You must be dying to know why we came down here to-night, of all the nights that ever were; and why we are staying so long past our welcome."

"I never felt less like dying since the world began; and you couldn't outstay your welcome if you should try," he answered, out of a full heart. "My opportunities to sit quietly in blissful nearness to you haven't been so frequent that I can afford to spoil this one with foolish queryings about the whys and wherefores."

"Hush!" she broke in imperatively. "You are saying light things again in the very thick of the miseries! Have you forgotten that to-day--a few hours ago--another attempt was made upon your life?"

"No; I haven't forgotten," he admitted.

"Be honest with me," she insisted. "You are not as indifferent as you would like to have me believe. Do you know who made the attempt?"

"Yes." He answered without realising that the single word levelled all the carefully raised barriers of concealment; and when the realisation came, he could have bitten his tongue for its incautious slip.

"Then you doubtless know who is responsible for all the terrible happenings; the--the _crimes_?"

Denial was useless now, and he said "Yes," again.

"How long have you known this?"

"I have suspected it almost from the first."

She turned upon him like some wild creature at bay.

"Why are you waiting? Why haven't you had him arrested and tried and condemned, like any other common murderer?"

He regarded her gravely, as the hard, white moonlight permitted. No man ever plumbs a woman's heart in its ultimate depths; least of all the heart of the woman he knows best and loves most.

"You seem to overlook the fact that I am his daughter's lover," he said, as if the simple fact settled the matter beyond question.

"And you have never sought for an explanation?--beyond the one which would stamp him as the vilest, the most inhuman of criminals?" she went on, ignoring his reason for condoning the crimes.

"I have; though quite without success, I think--until to-day."

"But to-day?" she questioned, anxiously, eagerly.

He hesitated, picking and choosing among the words. And in the end he merely begged her to help him. "To-day, hope led me over into the valley of a great shadow. Tell me, Elsa, dear: is your father always fully accountable for his actions?"

Her hands were tightly clasped in her lap, and there were tense lines of suffering about the sweet mouth.

"You have guessed the secret--my secret," she said, with the heart-break in her tone. And then: "Oh, you don't know, you can't imagine, what terrible agonies I have endured: and alone, always alone!"

"Tell me," he commanded lovingly. "I have a good right to know."

"The best right of all: the right of a patient and loving friend." She stopped, and then went on in the monotone of despair: "It is in the blood--a dreadful heritage. Do you--do you know how your father died, Breckenridge?"

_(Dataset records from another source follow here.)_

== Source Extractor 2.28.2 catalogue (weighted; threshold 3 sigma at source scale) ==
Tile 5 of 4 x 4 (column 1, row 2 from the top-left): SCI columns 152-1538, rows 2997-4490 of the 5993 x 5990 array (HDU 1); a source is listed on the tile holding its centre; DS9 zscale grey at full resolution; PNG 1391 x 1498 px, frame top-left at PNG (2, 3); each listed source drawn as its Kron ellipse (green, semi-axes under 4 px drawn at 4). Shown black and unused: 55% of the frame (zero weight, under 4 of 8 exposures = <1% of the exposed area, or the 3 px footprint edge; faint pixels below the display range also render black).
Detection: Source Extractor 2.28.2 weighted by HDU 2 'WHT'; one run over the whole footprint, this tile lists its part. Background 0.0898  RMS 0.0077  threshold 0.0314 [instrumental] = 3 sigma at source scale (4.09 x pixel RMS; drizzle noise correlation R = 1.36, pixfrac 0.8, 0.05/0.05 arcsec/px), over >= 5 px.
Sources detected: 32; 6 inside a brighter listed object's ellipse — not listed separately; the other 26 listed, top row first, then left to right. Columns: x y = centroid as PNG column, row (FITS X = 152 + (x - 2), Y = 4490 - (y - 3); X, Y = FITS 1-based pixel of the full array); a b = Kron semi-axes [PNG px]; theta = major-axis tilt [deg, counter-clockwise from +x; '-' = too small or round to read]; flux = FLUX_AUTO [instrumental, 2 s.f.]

"Not circ.u.mstantially; in an illness, I have been told. I was too young to know anything more than I was told; too young to feel the loss. Did some one tell me it was a fever?"

"It was not a fever," she said sorrowfully. "He was poisoned--by a horrible mistake. My father and his brother Abner were practising physicians in Lexington, your old home and ours; both of them young, ardent and enthusiastic in their profession. Uncle Abner was called to prescribe for your father--his life-long friend--in a trivial sickness.

By some frightful mistake, the wrong drug was given and your father died. Poor Uncle Abner paid for it with his reason, and, a few months later, with his own life. And a little while after his brother's death in the asylum, Father threw up his practice and his profession, and came here to bury himself in Arcadia."

The Kentuckian remembered Colonel Craigmiles's sudden seizure at his first sight of the dead Ballard's son, and saw the pointing of it.

Nevertheless, he said, soberly: "That proves nothing, you know."